**RAW RECORDS**.
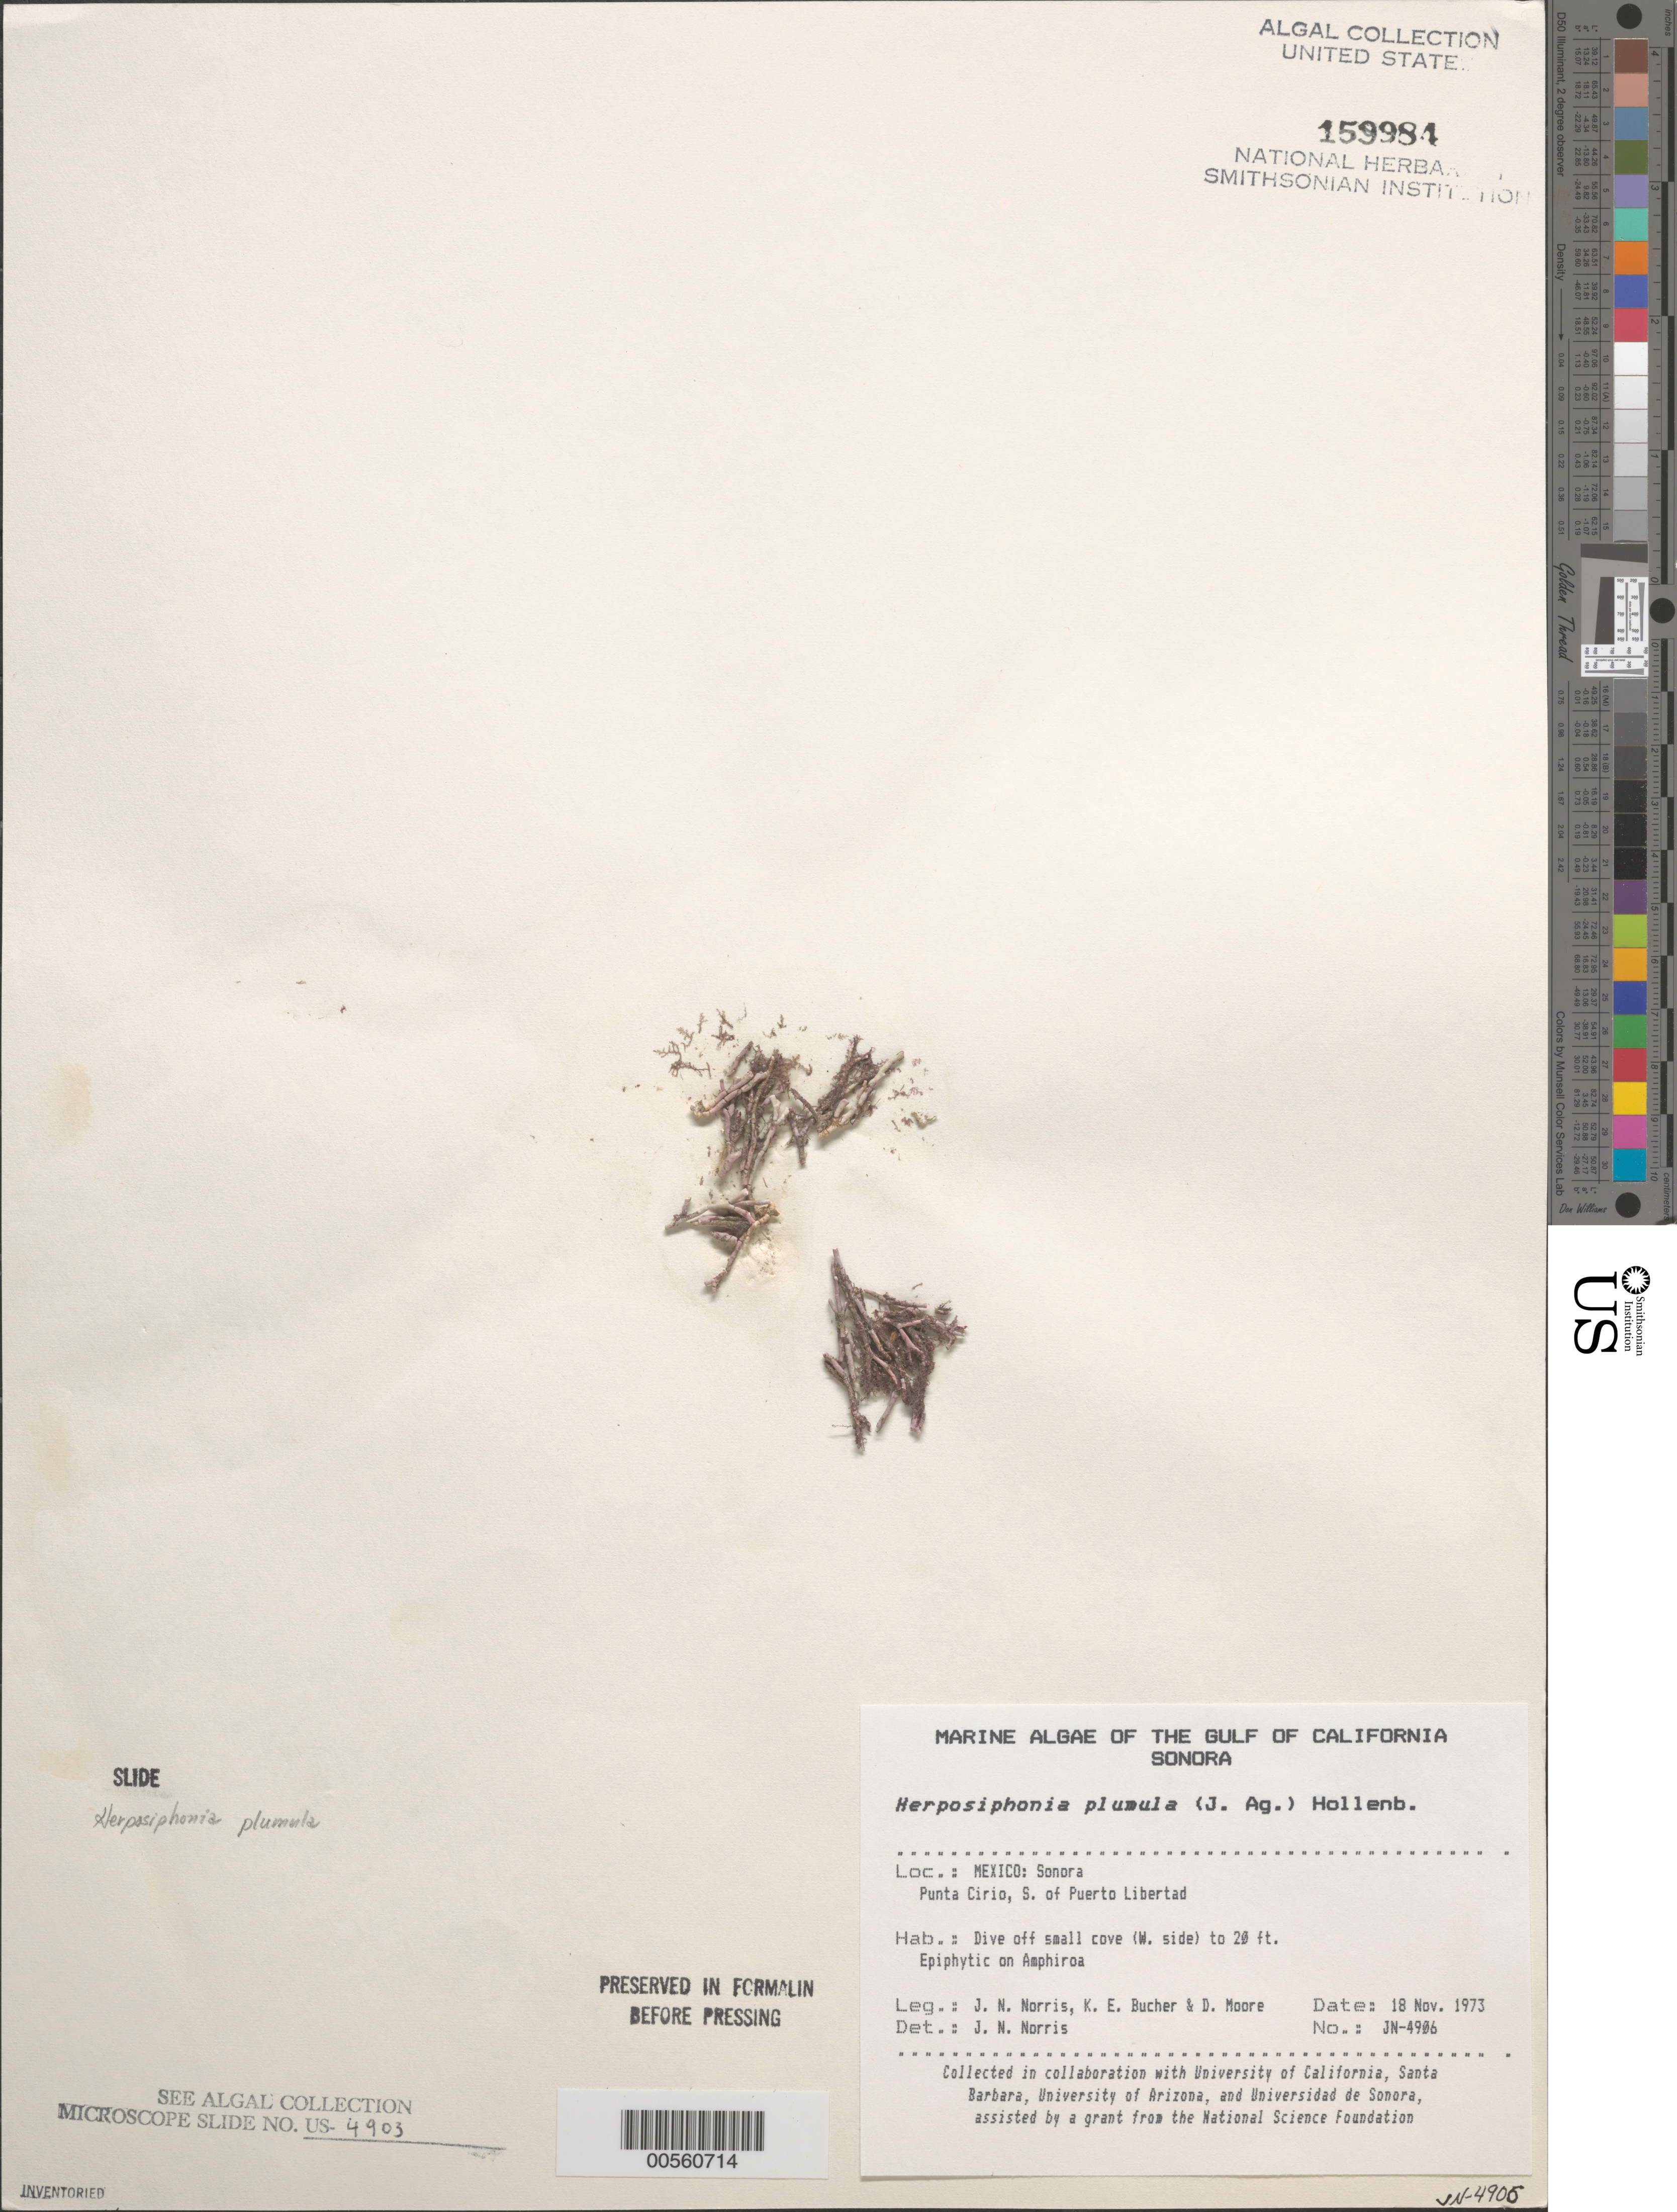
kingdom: Plantae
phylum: Rhodophyta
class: Florideophyceae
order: Ceramiales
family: Rhodomelaceae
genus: Herposiphonia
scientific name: Herposiphonia plumula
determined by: Norris, James N.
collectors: J. N. Norris, K. E. Bucher & D. Moore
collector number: JN-4906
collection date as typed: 18 Nov 1973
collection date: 1973-11-18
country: Mexico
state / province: Sonora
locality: Punta Cirio south of Puerto Libertad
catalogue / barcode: US 159984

**GIVEN REQUEST**.
Copy out, word for word, the stretch of the data from the line containing "phylum: Rhodophyta" through the final line.

**RESULT OF THE TASK**.
phylum: Rhodophyta
class: Florideophyceae
order: Ceramiales
family: Rhodomelaceae
genus: Herposiphonia
scientific name: Herposiphonia plumula
determined by: Norris, James N.
collectors: J. N. Norris, K. E. Bucher & D. Moore
collector number: JN-4906
collection date as typed: 18 Nov 1973
collection date: 1973-11-18
country: Mexico
state / province: Sonora
locality: Punta Cirio south of Puerto Libertad
catalogue / barcode: US 159984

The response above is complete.